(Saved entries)
- - -
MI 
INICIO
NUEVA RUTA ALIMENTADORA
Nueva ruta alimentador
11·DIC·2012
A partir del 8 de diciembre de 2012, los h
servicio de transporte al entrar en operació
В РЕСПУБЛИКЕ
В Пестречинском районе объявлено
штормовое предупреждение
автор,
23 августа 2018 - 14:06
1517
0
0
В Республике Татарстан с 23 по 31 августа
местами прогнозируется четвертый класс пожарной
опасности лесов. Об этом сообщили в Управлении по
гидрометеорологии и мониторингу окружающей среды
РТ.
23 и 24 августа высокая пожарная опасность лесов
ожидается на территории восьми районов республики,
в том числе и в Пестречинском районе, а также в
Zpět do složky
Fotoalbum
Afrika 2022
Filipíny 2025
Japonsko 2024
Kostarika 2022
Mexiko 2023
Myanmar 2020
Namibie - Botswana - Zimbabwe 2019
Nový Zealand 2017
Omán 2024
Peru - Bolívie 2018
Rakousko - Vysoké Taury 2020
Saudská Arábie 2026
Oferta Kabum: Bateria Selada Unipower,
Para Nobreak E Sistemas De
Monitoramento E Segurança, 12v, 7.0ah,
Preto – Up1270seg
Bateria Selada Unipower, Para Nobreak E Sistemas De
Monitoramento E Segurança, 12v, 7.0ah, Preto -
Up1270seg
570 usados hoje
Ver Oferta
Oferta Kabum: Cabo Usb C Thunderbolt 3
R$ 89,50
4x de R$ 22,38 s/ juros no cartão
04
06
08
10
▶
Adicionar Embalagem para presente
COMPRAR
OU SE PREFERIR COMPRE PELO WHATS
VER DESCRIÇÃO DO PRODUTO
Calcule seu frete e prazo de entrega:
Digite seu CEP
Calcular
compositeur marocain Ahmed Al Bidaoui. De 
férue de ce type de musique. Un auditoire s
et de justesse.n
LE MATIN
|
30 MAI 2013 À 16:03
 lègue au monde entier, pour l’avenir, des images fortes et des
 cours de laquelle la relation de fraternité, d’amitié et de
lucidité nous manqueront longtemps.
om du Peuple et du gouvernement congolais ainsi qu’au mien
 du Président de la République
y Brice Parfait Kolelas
- - -
• [Task objective] Please quote the stretch of the listing from its start through the line containing "Digite seu CEP", copying each line word for word.

• [Your solution]
MI 
INICIO
NUEVA RUTA ALIMENTADORA
Nueva ruta alimentador
11·DIC·2012
A partir del 8 de diciembre de 2012, los h
servicio de transporte al entrar en operació
В РЕСПУБЛИКЕ
В Пестречинском районе объявлено
штормовое предупреждение
автор,
23 августа 2018 - 14:06
1517
0
0
В Республике Татарстан с 23 по 31 августа
местами прогнозируется четвертый класс пожарной
опасности лесов. Об этом сообщили в Управлении по
гидрометеорологии и мониторингу окружающей среды
РТ.
23 и 24 августа высокая пожарная опасность лесов
ожидается на территории восьми районов республики,
в том числе и в Пестречинском районе, а также в
Zpět do složky
Fotoalbum
Afrika 2022
Filipíny 2025
Japonsko 2024
Kostarika 2022
Mexiko 2023
Myanmar 2020
Namibie - Botswana - Zimbabwe 2019
Nový Zealand 2017
Omán 2024
Peru - Bolívie 2018
Rakousko - Vysoké Taury 2020
Saudská Arábie 2026
Oferta Kabum: Bateria Selada Unipower,
Para Nobreak E Sistemas De
Monitoramento E Segurança, 12v, 7.0ah,
Preto – Up1270seg
Bateria Selada Unipower, Para Nobreak E Sistemas De
Monitoramento E Segurança, 12v, 7.0ah, Preto -
Up1270seg
570 usados hoje
Ver Oferta
Oferta Kabum: Cabo Usb C Thunderbolt 3
R$ 89,50
4x de R$ 22,38 s/ juros no cartão
04
06
08
10
▶
Adicionar Embalagem para presente
COMPRAR
OU SE PREFERIR COMPRE PELO WHATS
VER DESCRIÇÃO DO PRODUTO
Calcule seu frete e prazo de entrega:
Digite seu CEP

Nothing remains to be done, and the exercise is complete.